We all have moments when we put limits on ourselves: when you kept quiet as you watched a friend start an untrue rumor about another friend because you were scared of being the next victim; when you threw out that creative writing assignment that would have received a high grade because you were too scared of potential criticism about your deepest thoughts; when you would have aced that algebra exam had you not been too embarrassed to ask for help; when you had something meaningful to add to the class discussion but you stayed quiet, afraid others around you would dismiss your comment. These are all missed opportunities.
During your life, there will be pressure to produce answers, to solve problems, to achieve perfection, to do things the right way, the best way. And strive for that. Strive for that with everything you have. But if you encounter fear or difficulty, embrace it; don’t push it away. Like the fear of attending a new school or being in a new environment. It can be scary entering a new place, but see it as an opportunity. Don’t be afraid to ask questions, to discover new friendships, to speak up in class discussions, or to be yourself. If you are too careful and too afraid to screw up, you will limit yourself. As the great J.K. Rowling once said, “It is impossible to live without failing at something unless you live so cautiously that you might as well not have lived at all.”

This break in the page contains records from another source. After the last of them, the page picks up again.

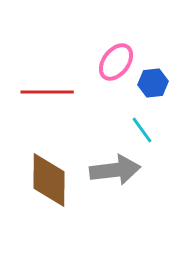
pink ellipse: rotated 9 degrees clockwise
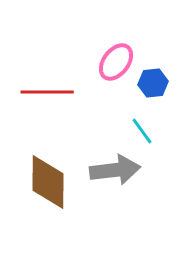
cyan line: moved 1 px down
brown diamond: moved 1 px left, 2 px down
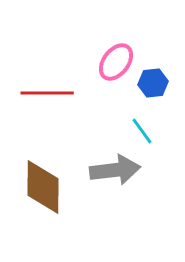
red line: moved 1 px down
brown diamond: moved 5 px left, 5 px down
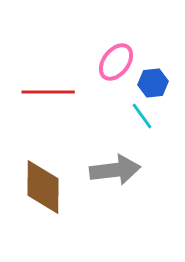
red line: moved 1 px right, 1 px up
cyan line: moved 15 px up
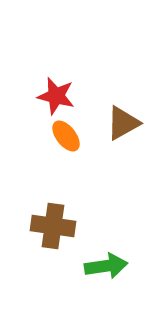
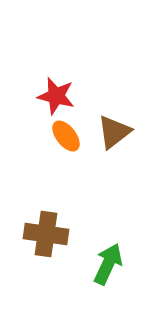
brown triangle: moved 9 px left, 9 px down; rotated 9 degrees counterclockwise
brown cross: moved 7 px left, 8 px down
green arrow: moved 2 px right, 2 px up; rotated 57 degrees counterclockwise
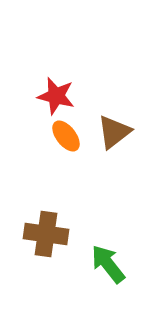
green arrow: rotated 63 degrees counterclockwise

As I look around this room, I see the faces of the next generation of leaders. I have no doubt that Davis Academy has prepared you to achieve greatness. But as you go forth in your journey, Class of 2014, do not be paralyzed by the fear of failure, but instead allow yourself to take risks and plunge bravely into the unknown. This is the threshold where you turn something mediocre into something good; something good into something great; and something great into something truly sublime. Class of 2014, dare to fail. Congratulations!